O artigo terceiro possibilita às VISAS estaduais e municipais a introdução dos maiores “absurdos regulatórios”, quer por falta de conhecimentos técnicos, ou por conveniências municipais, estritamente locais. Algumas fazem uso desse expediente de forma quase cruel. É imperiosa a criação de um canal de informações e esclarecimentos com a finalidade única sanar essas ocorrências que, lamentavelmente, são muito mais frequentes do que se poderia imaginar.
Por derradeiro, é importante deixar registrado de que todas as entidades que atuam no setor laboratorial, SBAC, SBPC/ML, ABBM, ABRAMED, CNS, Conselhos Profissionais juntamente com os seus Grupos de Trabalho em Análises Clínicas sempre conferiram todo o apoio e contribuições à RDC 302, mesmo tendo conhecimento que a introdução de todos os seus itens na rotina laboratorial acarretaria um alto custo de implantação e manutenção.

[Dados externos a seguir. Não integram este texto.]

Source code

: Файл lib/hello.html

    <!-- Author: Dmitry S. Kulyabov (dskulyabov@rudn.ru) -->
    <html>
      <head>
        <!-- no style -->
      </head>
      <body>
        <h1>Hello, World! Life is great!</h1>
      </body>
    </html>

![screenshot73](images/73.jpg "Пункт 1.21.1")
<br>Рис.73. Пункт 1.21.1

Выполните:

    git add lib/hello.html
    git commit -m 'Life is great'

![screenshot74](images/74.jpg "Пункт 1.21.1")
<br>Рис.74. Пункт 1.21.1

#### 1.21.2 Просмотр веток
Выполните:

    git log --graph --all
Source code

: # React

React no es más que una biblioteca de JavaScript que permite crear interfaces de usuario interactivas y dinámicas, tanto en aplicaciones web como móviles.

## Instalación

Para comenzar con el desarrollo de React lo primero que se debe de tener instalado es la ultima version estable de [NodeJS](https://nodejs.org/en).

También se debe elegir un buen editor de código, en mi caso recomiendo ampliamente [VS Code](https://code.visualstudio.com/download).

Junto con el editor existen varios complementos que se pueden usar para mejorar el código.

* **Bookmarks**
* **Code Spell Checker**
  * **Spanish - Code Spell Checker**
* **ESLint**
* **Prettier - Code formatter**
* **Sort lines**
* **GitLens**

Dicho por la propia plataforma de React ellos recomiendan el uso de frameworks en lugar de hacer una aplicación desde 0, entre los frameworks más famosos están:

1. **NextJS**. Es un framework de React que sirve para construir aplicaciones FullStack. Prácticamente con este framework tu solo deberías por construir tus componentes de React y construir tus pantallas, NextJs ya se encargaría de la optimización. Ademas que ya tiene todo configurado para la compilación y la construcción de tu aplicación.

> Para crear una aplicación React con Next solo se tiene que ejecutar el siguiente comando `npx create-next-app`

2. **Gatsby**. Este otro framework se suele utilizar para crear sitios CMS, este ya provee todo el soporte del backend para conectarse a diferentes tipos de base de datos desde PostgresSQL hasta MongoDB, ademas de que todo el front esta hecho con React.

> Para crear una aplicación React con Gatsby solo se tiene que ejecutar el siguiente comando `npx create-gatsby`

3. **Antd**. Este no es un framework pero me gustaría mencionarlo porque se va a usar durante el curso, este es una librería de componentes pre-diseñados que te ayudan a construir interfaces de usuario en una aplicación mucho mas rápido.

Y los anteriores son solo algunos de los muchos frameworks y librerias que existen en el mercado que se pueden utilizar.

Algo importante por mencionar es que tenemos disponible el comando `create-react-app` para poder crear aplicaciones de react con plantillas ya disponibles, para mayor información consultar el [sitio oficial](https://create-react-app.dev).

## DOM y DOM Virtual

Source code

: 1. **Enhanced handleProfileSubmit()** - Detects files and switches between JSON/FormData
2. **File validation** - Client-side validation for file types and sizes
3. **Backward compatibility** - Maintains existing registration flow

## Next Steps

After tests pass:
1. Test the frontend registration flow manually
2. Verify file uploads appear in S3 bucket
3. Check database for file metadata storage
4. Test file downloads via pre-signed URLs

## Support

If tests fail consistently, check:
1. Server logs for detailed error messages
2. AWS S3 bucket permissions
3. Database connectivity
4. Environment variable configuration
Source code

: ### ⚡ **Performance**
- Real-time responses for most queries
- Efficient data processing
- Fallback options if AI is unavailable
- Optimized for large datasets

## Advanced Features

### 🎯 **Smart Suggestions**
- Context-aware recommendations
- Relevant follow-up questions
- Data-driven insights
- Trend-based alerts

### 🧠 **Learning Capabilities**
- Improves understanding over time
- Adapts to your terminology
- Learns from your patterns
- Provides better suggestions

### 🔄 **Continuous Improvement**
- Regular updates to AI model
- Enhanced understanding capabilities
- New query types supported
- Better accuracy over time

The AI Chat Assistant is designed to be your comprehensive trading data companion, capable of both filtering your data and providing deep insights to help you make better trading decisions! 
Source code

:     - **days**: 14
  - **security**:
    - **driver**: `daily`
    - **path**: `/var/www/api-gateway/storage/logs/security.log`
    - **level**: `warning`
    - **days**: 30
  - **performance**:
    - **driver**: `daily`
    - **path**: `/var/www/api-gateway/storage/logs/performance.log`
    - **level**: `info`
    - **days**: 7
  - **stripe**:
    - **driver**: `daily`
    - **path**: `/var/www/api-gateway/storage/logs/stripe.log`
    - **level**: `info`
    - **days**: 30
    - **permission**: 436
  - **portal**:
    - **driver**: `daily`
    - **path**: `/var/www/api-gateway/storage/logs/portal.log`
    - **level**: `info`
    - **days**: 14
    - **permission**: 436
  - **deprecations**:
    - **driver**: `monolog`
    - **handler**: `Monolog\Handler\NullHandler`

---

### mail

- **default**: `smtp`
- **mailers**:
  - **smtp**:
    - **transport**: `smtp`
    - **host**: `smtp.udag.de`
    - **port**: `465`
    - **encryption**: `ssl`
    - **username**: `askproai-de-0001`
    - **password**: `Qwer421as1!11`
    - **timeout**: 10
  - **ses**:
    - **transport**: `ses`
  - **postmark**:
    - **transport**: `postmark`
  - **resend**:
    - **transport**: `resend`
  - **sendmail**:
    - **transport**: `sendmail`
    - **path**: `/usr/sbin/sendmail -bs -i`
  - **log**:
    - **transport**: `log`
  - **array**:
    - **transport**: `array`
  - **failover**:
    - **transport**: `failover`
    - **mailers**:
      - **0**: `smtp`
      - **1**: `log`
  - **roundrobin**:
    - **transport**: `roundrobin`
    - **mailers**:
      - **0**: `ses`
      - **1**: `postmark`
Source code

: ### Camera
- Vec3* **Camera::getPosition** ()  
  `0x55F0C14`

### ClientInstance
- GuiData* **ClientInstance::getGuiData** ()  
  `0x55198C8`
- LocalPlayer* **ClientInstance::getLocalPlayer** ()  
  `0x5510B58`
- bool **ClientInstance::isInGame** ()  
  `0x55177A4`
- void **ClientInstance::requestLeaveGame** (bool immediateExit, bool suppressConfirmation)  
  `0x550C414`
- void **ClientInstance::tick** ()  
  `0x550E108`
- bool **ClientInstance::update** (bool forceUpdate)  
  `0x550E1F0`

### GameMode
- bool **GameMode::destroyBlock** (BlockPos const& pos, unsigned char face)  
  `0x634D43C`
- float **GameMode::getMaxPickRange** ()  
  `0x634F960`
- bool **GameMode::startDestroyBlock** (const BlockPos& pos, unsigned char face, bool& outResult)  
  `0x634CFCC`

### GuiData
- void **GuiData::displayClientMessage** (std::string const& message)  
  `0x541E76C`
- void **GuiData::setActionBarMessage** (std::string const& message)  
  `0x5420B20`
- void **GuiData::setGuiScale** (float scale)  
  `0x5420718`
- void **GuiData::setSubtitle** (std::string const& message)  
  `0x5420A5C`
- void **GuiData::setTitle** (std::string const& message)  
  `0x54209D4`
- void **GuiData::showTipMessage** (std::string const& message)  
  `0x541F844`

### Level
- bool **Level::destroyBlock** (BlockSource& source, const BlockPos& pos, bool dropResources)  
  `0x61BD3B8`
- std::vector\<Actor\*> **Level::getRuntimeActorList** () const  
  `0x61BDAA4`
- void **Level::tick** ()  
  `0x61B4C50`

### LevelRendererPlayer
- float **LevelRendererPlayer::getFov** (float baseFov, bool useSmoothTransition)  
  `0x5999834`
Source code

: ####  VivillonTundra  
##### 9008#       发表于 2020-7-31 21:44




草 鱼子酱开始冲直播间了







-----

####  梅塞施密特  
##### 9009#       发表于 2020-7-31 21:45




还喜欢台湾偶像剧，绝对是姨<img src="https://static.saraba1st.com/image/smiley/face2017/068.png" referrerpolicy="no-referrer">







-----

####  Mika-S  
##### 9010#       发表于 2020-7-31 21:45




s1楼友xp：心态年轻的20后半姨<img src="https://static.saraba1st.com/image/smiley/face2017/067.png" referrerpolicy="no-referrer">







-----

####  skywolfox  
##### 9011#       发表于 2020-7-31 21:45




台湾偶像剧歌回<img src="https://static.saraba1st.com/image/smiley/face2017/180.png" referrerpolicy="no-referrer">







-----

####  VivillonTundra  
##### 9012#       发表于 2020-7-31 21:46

Nunca houve reconhecimento por parte das entidades públicas e privadas que adquirem serviços laboratoriais, e que insistem em congelar honorários, alguns há mais de 20 anos.
Portanto, não é demasia solicitar à ANVISA, mesmo que não seja da sua competência, que informem e recomendem aos compradores dos serviços laboratoriais de que qualidade é absolutamente necessária e indispensável, mas que, entretanto, existem custos que não se sabe até quando serão suportados.